İnsanlık tarihi, güç ve ihtirasla örülü bir hikaye kitabı gibi. Krallar, imparatorlar, diktatörler... Her biri birer tanrıcık gibi tahtlarına kurulmuş, halkları üzerinde sonsuz bir otoriteyle hükmetmiş. Ancak bu tanrıcıkların ortak bir yanı var: Bitmek bilmeyen hırsları. Gücün zehri, akıl almaz ihtiraslarla birleştiğinde, tarihin sayfaları savaşlar, yıkımlar ve trajedilerle dolup taşıyor.

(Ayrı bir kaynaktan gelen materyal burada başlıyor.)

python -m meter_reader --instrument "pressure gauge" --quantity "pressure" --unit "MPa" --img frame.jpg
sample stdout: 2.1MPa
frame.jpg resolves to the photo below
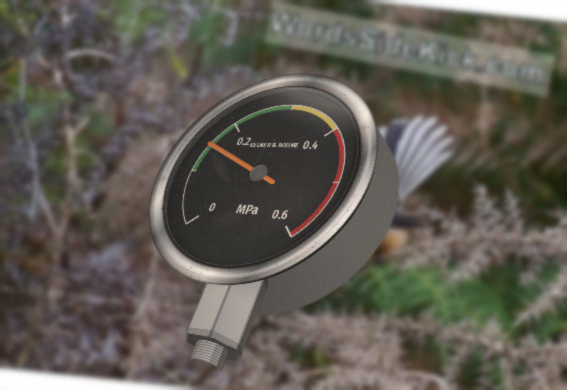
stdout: 0.15MPa
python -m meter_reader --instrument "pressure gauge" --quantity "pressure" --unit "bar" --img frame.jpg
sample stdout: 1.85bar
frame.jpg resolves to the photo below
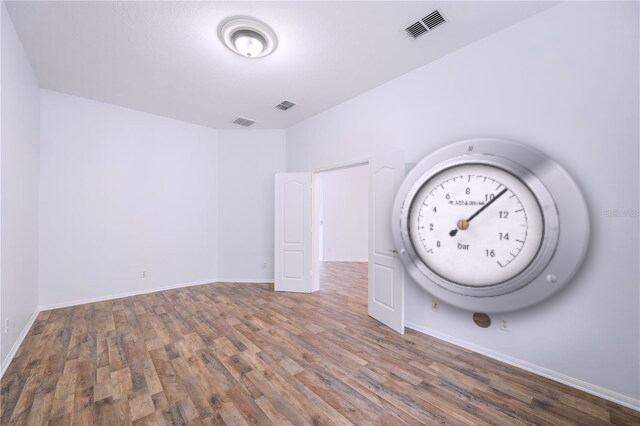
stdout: 10.5bar
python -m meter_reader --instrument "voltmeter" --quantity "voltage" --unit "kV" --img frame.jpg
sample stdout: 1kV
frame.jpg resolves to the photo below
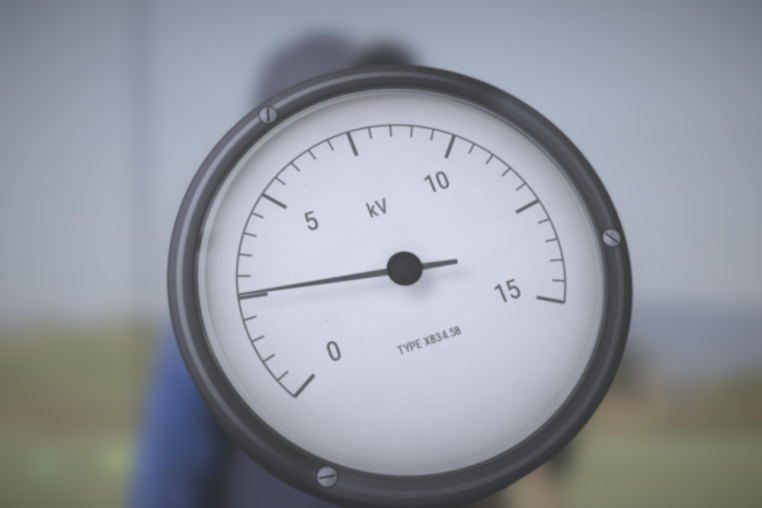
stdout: 2.5kV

Hırs, bir noktaya kadar anlaşılabilir bir dürtüdür. Daha iyisini istemek, daha büyük hedeflere ulaşmak insan doğasının bir parçasıdır. Ancak, bu dürtü kontrolsüz kaldığında, bir insanı ya da bir toplumu yıkıma sürükleyen en büyük tehlikeye dönüşür. Tarihte tanrıcıkların hırsıyla başlayan her hikaye, sonunda halkların gözyaşıyla sonlanmıştır.
Büyük İskender’in dünyayı fethetme arzusu, nihayetinde kendi askerlerinin tükenişiyle son buldu. Napolyon’un Avrupa’yı avucunun içine alma isteği, onun sürgünle geçen son yıllarına zemin hazırladı. Modern çağda, ekonomik ve siyasi gücü tekeline almak isteyen liderler, ülkelerini iç karışıklıklara ya da savaşlara sürükledi.

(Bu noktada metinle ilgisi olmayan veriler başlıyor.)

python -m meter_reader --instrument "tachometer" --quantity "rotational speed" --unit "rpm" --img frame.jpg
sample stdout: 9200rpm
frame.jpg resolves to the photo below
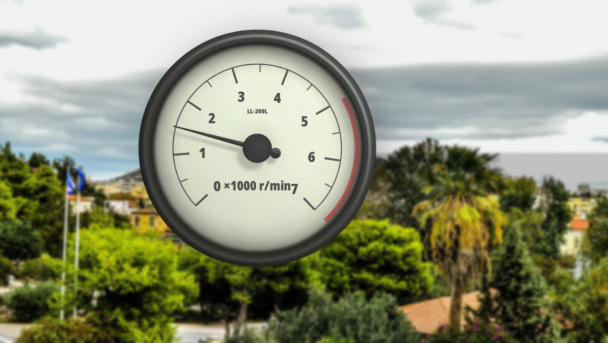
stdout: 1500rpm
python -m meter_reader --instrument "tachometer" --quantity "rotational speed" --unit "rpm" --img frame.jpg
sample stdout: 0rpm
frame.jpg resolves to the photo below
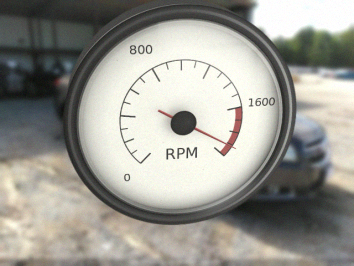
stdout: 1900rpm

Peki, bu hikayelerden ders aldık mı? Ne yazık ki hayır. Günümüzde de tanrıcıklar, daha fazla güç, daha fazla zenginlik ve daha fazla kontrol uğruna hareket etmeye devam ediyor. Hırslarının kurbanı olan sadece kendileri değil; doğal kaynaklarımız, ekosistemimiz, hatta geleceğimiz bu kontrolsüz ihtirasın bedelini ödüyor.
Oysa tarihin bize öğrettiği basit bir gerçek var: Gücün hırsla birleştiği her yerde bir yıkım kaçınılmazdır. Tanrıcıkların tahtları yükselirken, insanlık genellikle yere serilir. Gücün yalnızca bir araç olduğunu, asıl hedefin insanlığa hizmet etmek olduğunu unuttuğumuz sürece bu döngüden kurtulmamız mümkün değil.
Belki de ihtiyacımız olan, bu tanrıcıkların hırslarına dur diyebilecek bir bilinç uyanışı. Gücü paylaşmayı, doğaya saygı duymayı, halkın sesini dinlemeyi öğrenmek zorundayız. Çünkü güç, paylaşılmadığında bir yük; hırs, dizginlenmediğinde bir yıkım aracıdır.
Sonuçta, tanrıcıkların ihtirası her zaman onların sonunu getirir. Ama esas soru şu: Bu yolda feda edilenlerin hesabını kim verecek? İşte bu, insanlığın vicdanında hala cevaplanmamış bir sorudur.